**Exercise description:** Output the following data exactly.
· · ·
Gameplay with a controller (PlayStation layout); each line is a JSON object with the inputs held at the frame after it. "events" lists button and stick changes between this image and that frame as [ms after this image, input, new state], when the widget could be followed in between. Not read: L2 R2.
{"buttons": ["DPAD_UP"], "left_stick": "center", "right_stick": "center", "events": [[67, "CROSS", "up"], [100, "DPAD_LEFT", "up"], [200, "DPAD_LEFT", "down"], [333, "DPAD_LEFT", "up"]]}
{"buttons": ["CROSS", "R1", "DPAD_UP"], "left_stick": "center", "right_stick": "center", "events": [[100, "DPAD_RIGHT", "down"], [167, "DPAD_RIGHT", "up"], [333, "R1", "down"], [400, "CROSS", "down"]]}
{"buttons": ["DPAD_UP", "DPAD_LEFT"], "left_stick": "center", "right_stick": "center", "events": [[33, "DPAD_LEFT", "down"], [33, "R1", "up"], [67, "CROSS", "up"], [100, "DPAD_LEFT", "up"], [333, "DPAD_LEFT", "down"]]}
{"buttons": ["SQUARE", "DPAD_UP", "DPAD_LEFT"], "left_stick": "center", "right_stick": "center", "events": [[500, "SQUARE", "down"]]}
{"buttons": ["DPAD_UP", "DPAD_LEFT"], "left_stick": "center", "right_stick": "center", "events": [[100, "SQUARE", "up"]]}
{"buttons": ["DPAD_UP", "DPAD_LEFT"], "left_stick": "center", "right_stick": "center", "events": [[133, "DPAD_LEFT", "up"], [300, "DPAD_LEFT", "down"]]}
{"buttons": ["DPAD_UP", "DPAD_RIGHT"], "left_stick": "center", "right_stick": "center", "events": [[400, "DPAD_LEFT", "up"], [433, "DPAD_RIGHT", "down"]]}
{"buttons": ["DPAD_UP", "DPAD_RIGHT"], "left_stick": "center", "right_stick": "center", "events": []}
· · ·
**Problem solution:**
Gameplay with a controller (PlayStation layout); each line is a JSON object with the inputs held at the frame after it. "events" lists button and stick changes between this image and that frame as [ms after this image, input, new state], when the widget could be followed in between. Not read: L2 R2.
{"buttons": ["DPAD_UP"], "left_stick": "center", "right_stick": "center", "events": [[67, "CROSS", "up"], [100, "DPAD_LEFT", "up"], [200, "DPAD_LEFT", "down"], [333, "DPAD_LEFT", "up"]]}
{"buttons": ["CROSS", "R1", "DPAD_UP"], "left_stick": "center", "right_stick": "center", "events": [[100, "DPAD_RIGHT", "down"], [167, "DPAD_RIGHT", "up"], [333, "R1", "down"], [400, "CROSS", "down"]]}
{"buttons": ["DPAD_UP", "DPAD_LEFT"], "left_stick": "center", "right_stick": "center", "events": [[33, "DPAD_LEFT", "down"], [33, "R1", "up"], [67, "CROSS", "up"], [100, "DPAD_LEFT", "up"], [333, "DPAD_LEFT", "down"]]}
{"buttons": ["SQUARE", "DPAD_UP", "DPAD_LEFT"], "left_stick": "center", "right_stick": "center", "events": [[500, "SQUARE", "down"]]}
{"buttons": ["DPAD_UP", "DPAD_LEFT"], "left_stick": "center", "right_stick": "center", "events": [[100, "SQUARE", "up"]]}
{"buttons": ["DPAD_UP", "DPAD_LEFT"], "left_stick": "center", "right_stick": "center", "events": [[133, "DPAD_LEFT", "up"], [300, "DPAD_LEFT", "down"]]}
{"buttons": ["DPAD_UP", "DPAD_RIGHT"], "left_stick": "center", "right_stick": "center", "events": [[400, "DPAD_LEFT", "up"], [433, "DPAD_RIGHT", "down"]]}
{"buttons": ["DPAD_UP", "DPAD_RIGHT"], "left_stick": "center", "right_stick": "center", "events": []}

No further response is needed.